MILLIGAN COLLEGE, Tenn. (Sept. 11, 2015) — An upcoming Milligan College lecture will take audiences back to the 8th and 7th century B.C. in Jordan, a time rich in biblical history.
John Mark Wade, Milligan’s theological librarian and assistant director of library services, will present his archaeological research on Tuesday, Sept. 15, at 7 p.m. in Hyder Auditorium in the college’s Science Building.
His lecture, “‘This Will Change Your Life!’ (some dusty archaeological adventures in the Middle East), will explore the archaeological past of biblical Moabites, the era of prophets Isaiah, Amos, Micah, Hosea and King Hezekiah.
Wade hopes his lecture will inspire students to seek out passionate professors who can inspire and change them—like Wade experienced from his own professor as a student studying archaeology.
Since 1976, Wade has worked on three major excavations: the Lahav Research Project at Tell Halif, Israel; the Punic Project at Carthage near Tunis, Tunisia; and since 1999, the Karak Resources Project in the Karak Governorate of Jordan. During these expeditions, he has worked in a variety of roles including an area and field supervisor, directing the work of volunteers and local workers.
“The college’s faculty lecture series is an opportunity for students to hear more about the research passions of Milligan faculty and to see the value of research,” said Dr. Joy Drinnon, professor of psychology and director of the college’s undergraduate research program. “John is extremely passionate about archaeology and the biblical history being uncovered out in the field. His work proves that research often goes beyond the classroom and can be full of adventure.”
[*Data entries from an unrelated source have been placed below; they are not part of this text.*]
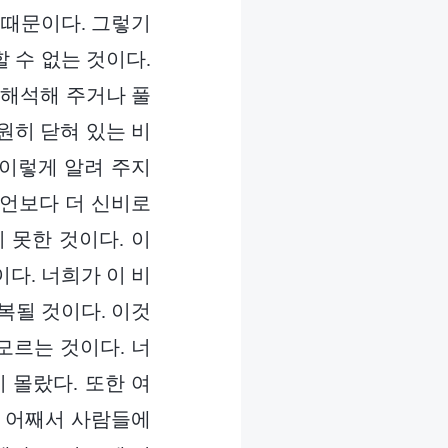
 때문이다. 그렇기
 수 없는 것이다.
 해석해 주거나 풀
원히 닫혀 있는 비
 이렇게 알려 주지
예언보다 더 신비로
 못한 것이다. 이
다. 너희가 이 비
복될 것이다. 이것
모르는 것이다. 너
 몰랐다. 또한 여
, 어째서 사람들에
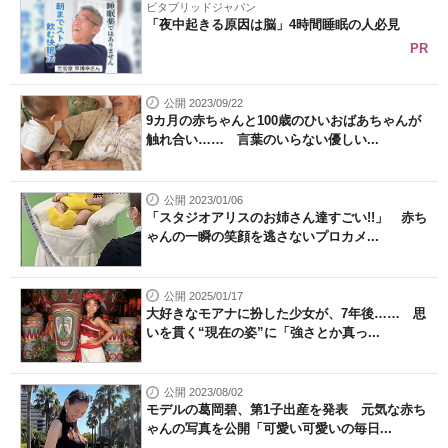
ビタブリッドジャパン
「夜中起きる原因は脳」4時間睡眠の人必見
PR
公開 2023/09/22
9カ月の赤ちゃんと100歳のひいおばあちゃんが
触れ合い…… 言葉のいらない優しい...
公開 2023/01/06
「スタジオアリスのお姉さん達すごい!!」 赤ち
ゃんの一瞬の笑顔を逃さないプロカメ...
公開 2025/01/17
大好きなモアナに扮した少女が、7年後…… 思
いを貫く“現在の姿”に「強さとか真っ...
公開 2023/08/02
モデルの葛岡碧、第1子出産を発表 元気な赤ち
ゃんの写真を公開「可愛い可愛いの毎日...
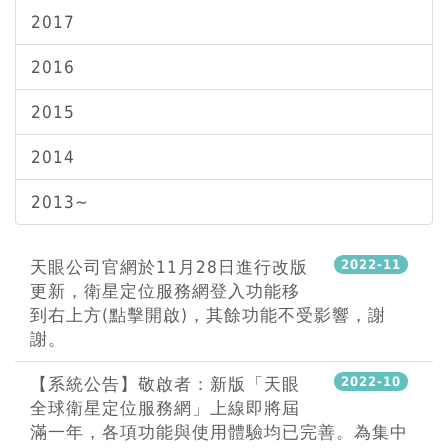
2017
2016
2015
2014
2013~
天眼公司官網於11月28日進行改版
2022-11
更新，衛星定位服務網登入功能移
到右上方(點擊開啟)，其餘功能不受影響，謝
謝。
【系統公告】敬啟者：新版「天眼
2022-10
全球衛星定位服務網」上線即將屆
滿一年，各項功能與使用體驗均已完善。為集中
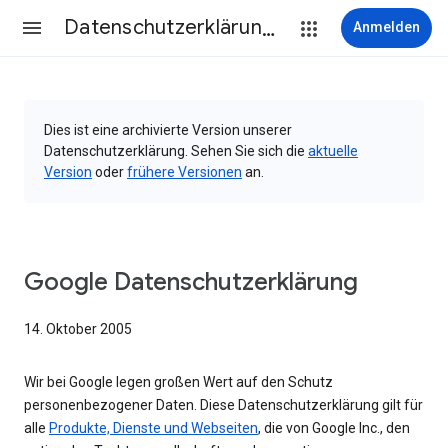
Datenschutzerklärung & Nutzungsbedingungen
Anmelden
Dies ist eine archivierte Version unserer
Datenschutzerklärung. Sehen Sie sich die
aktuelle
Version
oder
frühere Versionen
an.
Google Datenschutzerklärung
14. Oktober 2005
Wir bei Google legen großen Wert auf den Schutz
personenbezogener Daten. Diese Datenschutzerklärung gilt für
alle
Produkte, Dienste und Webseiten
, die von Google Inc., den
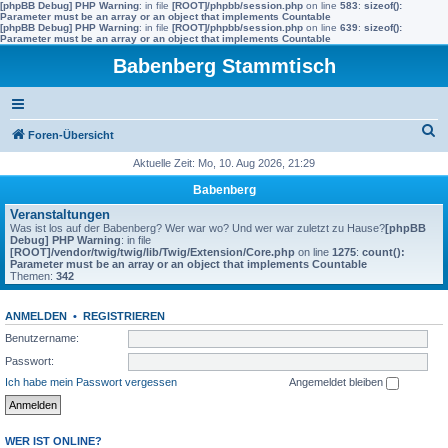
[phpBB Debug] PHP Warning
: in file
[ROOT]/phpbb/session.php
on line
583
:
sizeof():
Parameter must be an array or an object that implements Countable
[phpBB Debug] PHP Warning
: in file
[ROOT]/phpbb/session.php
on line
639
:
sizeof():
Parameter must be an array or an object that implements Countable
Babenberg Stammtisch
S
Foren-Übersicht
u
Aktuelle Zeit: Mo, 10. Aug 2026, 21:29
c
Babenberg
h
Veranstaltungen
Was ist los auf der Babenberg? Wer war wo? Und wer war zuletzt zu Hause?
[phpBB
e
Debug] PHP Warning
: in file
[ROOT]/vendor/twig/twig/lib/Twig/Extension/Core.php
on line
1275
:
count():
Parameter must be an array or an object that implements Countable
Themen:
342
ANMELDEN
•
REGISTRIEREN
Benutzername:
Passwort:
Ich habe mein Passwort vergessen
Angemeldet bleiben
WER IST ONLINE?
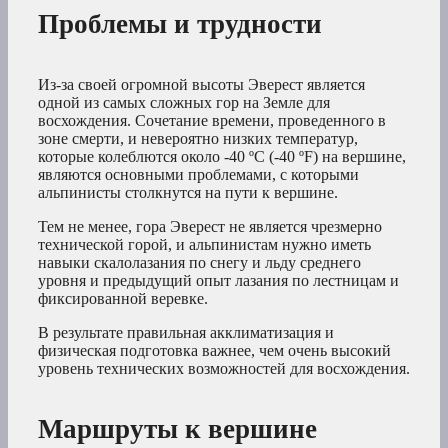
Проблемы и трудности
Из-за своей огромной высоты Эверест является
одной из самых сложных гор на Земле для
восхождения. Сочетание времени, проведенного в
зоне смерти, и невероятно низких температур,
которые колеблются около -40 ºC (-40 ºF) на вершине,
являются основными проблемами, с которыми
альпинисты столкнутся на пути к вершине.
Тем не менее, гора Эверест не является чрезмерно
технической горой, и альпинистам нужно иметь
навыки скалолазания по снегу и льду среднего
уровня и предыдущий опыт лазания по лестницам и
фиксированной веревке.
В результате правильная акклиматизация и
физическая подготовка важнее, чем очень высокий
уровень технических возможностей для восхождения.
Маршруты к вершине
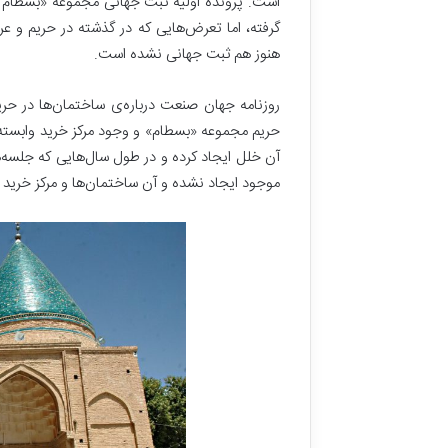
گرفته، اما تعرض‌هایی که در گذشته در حریم و ع
هنوز هم ثبت جهانی نشده است.
روزنامه جهان صنعت درباره‌ی ساختمان‌ها در حر
حریم مجموعه «بسطام» و وجود مرکز خرید وابسته 
آن خلل ایجاد کرده و در طول سال‌هایی که جلسه‌
موجود ایجاد نشده و آن ساختمان‌ها و مرکز خرید هم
After receiving a bachelor’s and master’s degree in ancient Near Eastern studies from Cincinnati Christian University, Wade did graduate work at the Oriental Institute of the University of Chicago and at the University of Leicester in England. He later received another master’s degree in library and information science from the University of North Texas. He began working in the library of Emmanuel Christian Seminary (now part of Milligan since July 1, 2015) in 1992.